Il modello di trasporti può dirsi sostenibile quando risponde efficacemente alle esigenze dei cittadini, riduce il traffico, migliora la qualità dell’aria, taglia i consumi energetici, riduce il consumo di suolo e di sottosuolo.

Il sistema di trasporto pubblico in Italia è invece caratterizzato da gravi inefficienze, dall’insufficienza di offerta di sistemi di mobilità sostenibile (trasporti su rotaie, piste ciclabili, sistemi di car sharing etc.) e dal condizionamento prodotto dalla netta prevalenza che le politiche della mobilità, delle infrastrutture e urbanistiche hanno accordato ai di sistemi di trasporto su gomma, con preminenza dei veicoli privati anche per gli spostamenti quotidiani.

Altrove, la direzione verso la mobilità sostenibile ha preso da tempo in considerazione la via della multimodalità: integrare modelli di trasporto diversi e a basso impatto, una direzione ancora molto lontana dal modello diffuso nel nostro paese.

​Nel mondo si stanno sperimentando o addirittura realizzando interessanti esperienze di trasporto pubblico gratuito, aumentando l’efficienza e ostacolando la mobilità privata energivora e inquinante. Il miglioramento ambientale, della salute, dello stress da traffico, della manutenzione delle strade, dell’implementazione del verde, ecc. stanno dimostrando che questo tipo di mobilità è non solo apprezzata dai cittadini ma anche economicamente conveniente.

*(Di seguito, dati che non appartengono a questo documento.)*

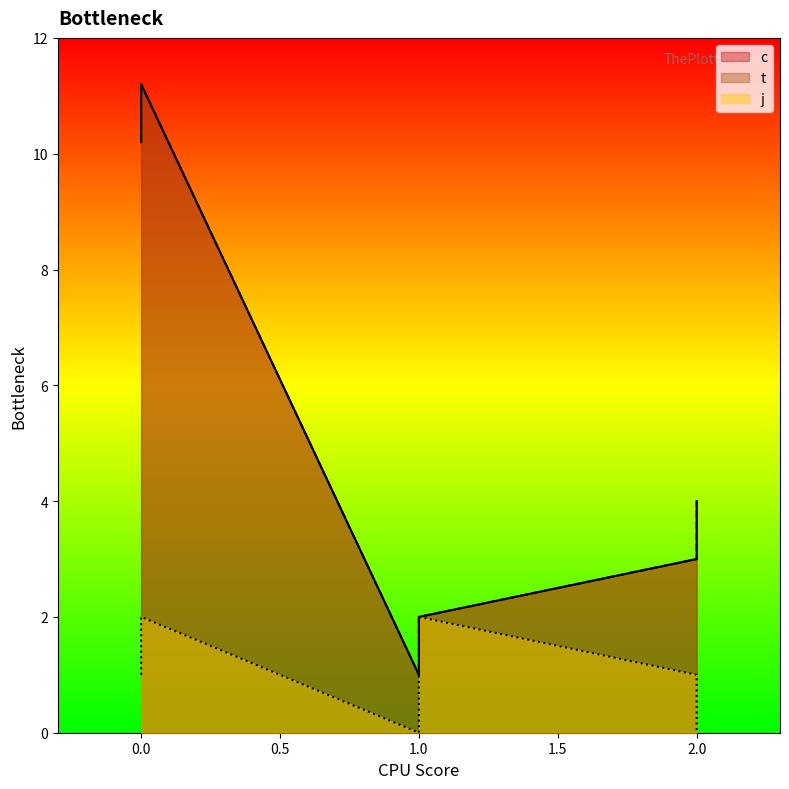

In t, how many points are higher than both neighbors (excluding endpoints)?

1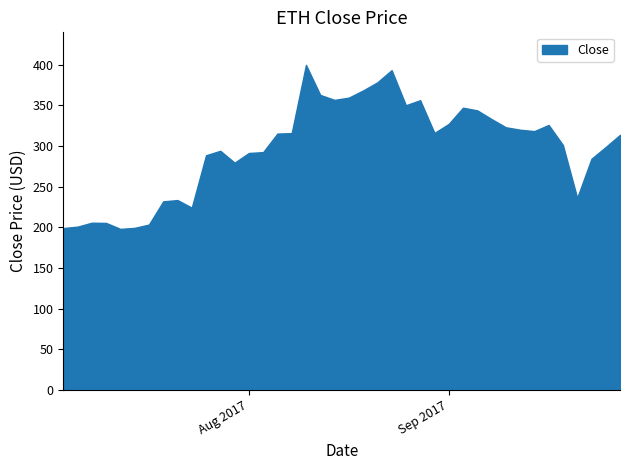

What is the maximum value shown in the chart?

399.9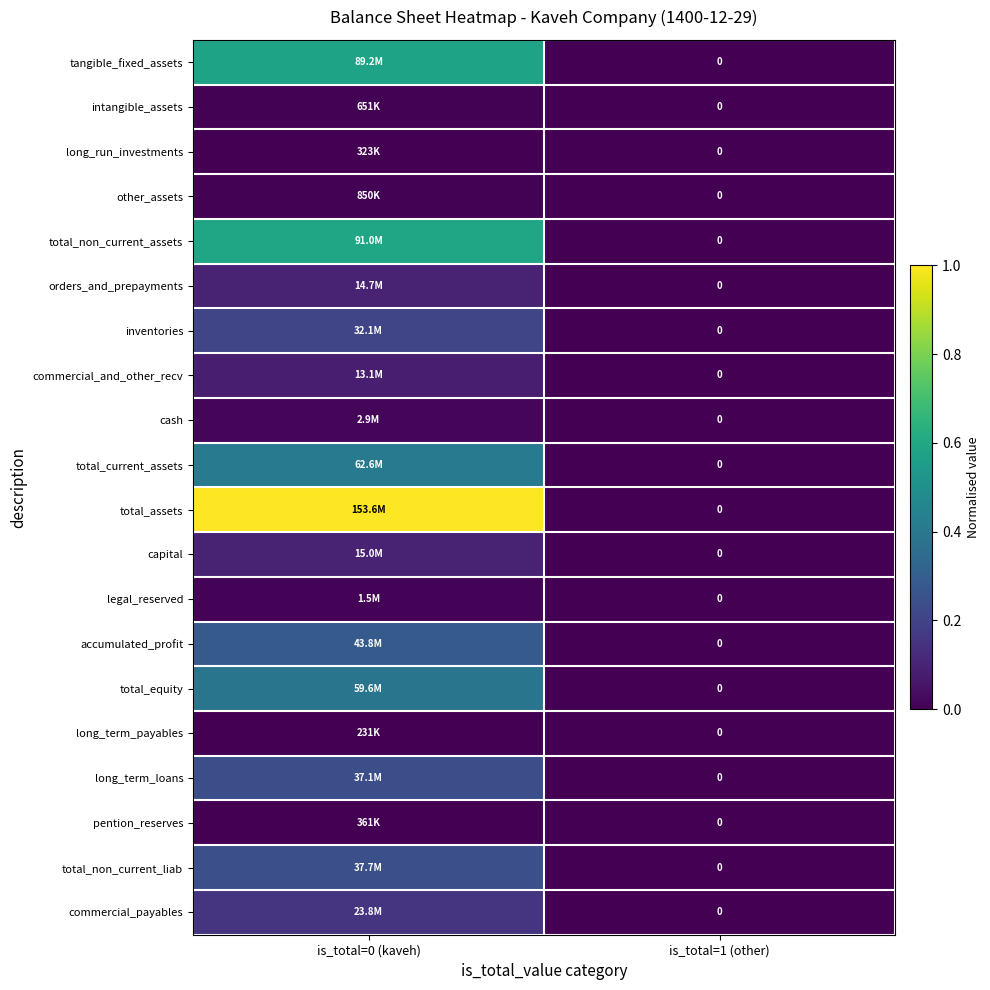

Which series has the largest range (max minus min)?

total_assets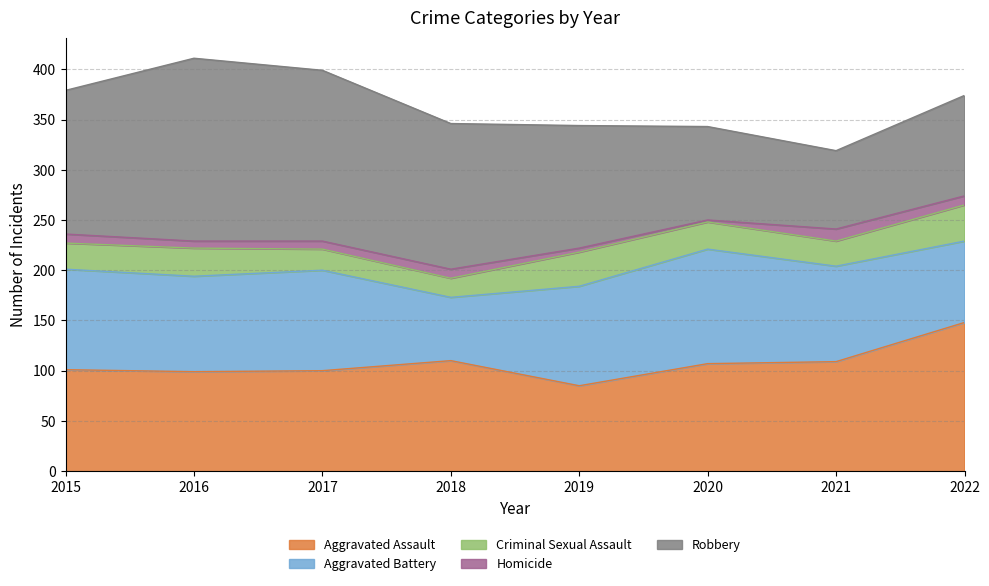

At which category does Aggravated Assault reach its first local valley?

2016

Per promuovere un modello di trasporti realmente sostenibile occorrerebbe anzitutto:

  • un programma immediato di investimenti straordinari per rafforzare le reti di trasporto pubblico, con preferenza per i veicoli elettrici e su rotaia in riferimento sia alle reti urbane sia alle reti extraurbane per gli spostamenti pendolari, contribuendo così a ridurre smog, rumore, ingorghi e ritardi, degrado territoriale;
  • Investire, dal punto di vista della politica industriale, sull’ampliamento del parco autobus elettrico e della disponibilità di vetture ferroviarie e tramviarie;
  • Implementare una vasta rete per la ciclabilità urbana ed extraurbana, come risposta alle esigenze di trasporto urbano e alla domanda di turismo “dolce”;
  • Istituire aree verdi e isole pedonali, asservire la segnaletica alla priorità del trasporto pubblico, riservare ad esso intere strade, immettere dissuasori efficaci per ridurre e per disincentivare l’uso di vetture private nei centri urbani;
  • Investire nella multimodalità, prevedendo l’integrazione e l’interconnessione tra diversi sistemi di mobilità sostenibile, e tra i sistemi urbani e metropolitani del trasporto pubblico;
  • promuovere sistemi di uso condiviso, come bike sharing e car sharing elettrico.
  • Spostare il traffico merci su ferro ed evitare la costruzione di nuove strade a larga percorrenza e, in generale le cosiddette grandi opere infrastrutturali;
  • Ridurre la mortalità da smog con sistemi di monitoraggio della qualità dell’aria nelle zone con sorgenti significative (autostrade/tangenziali). Particolare attenzione agli inquinanti non rivelati come le particelle ultrafini (0.1µm) e, come indicato dal Parlamento Europeo, riducendo del 65% le emissioni di ossidi di N e di particolato sottile (<2.5µ) su tutti i territori e del 50% nelle aree ad alto inquinamento, del 75% (NO2) e del 60% (particolato);
  • Organizzare il servizio taxi come effettiva componente del servizio pubblico, sull’esempio del taxi plus finlandese o l’efficiente sistema informale di trasporto collettivo di persone e beni presente in molti paesi asiatici, africani e latinoamericani;
  • Programmare i sistemi di trasporto in stretta connessione con le politiche urbanistiche e territoriali.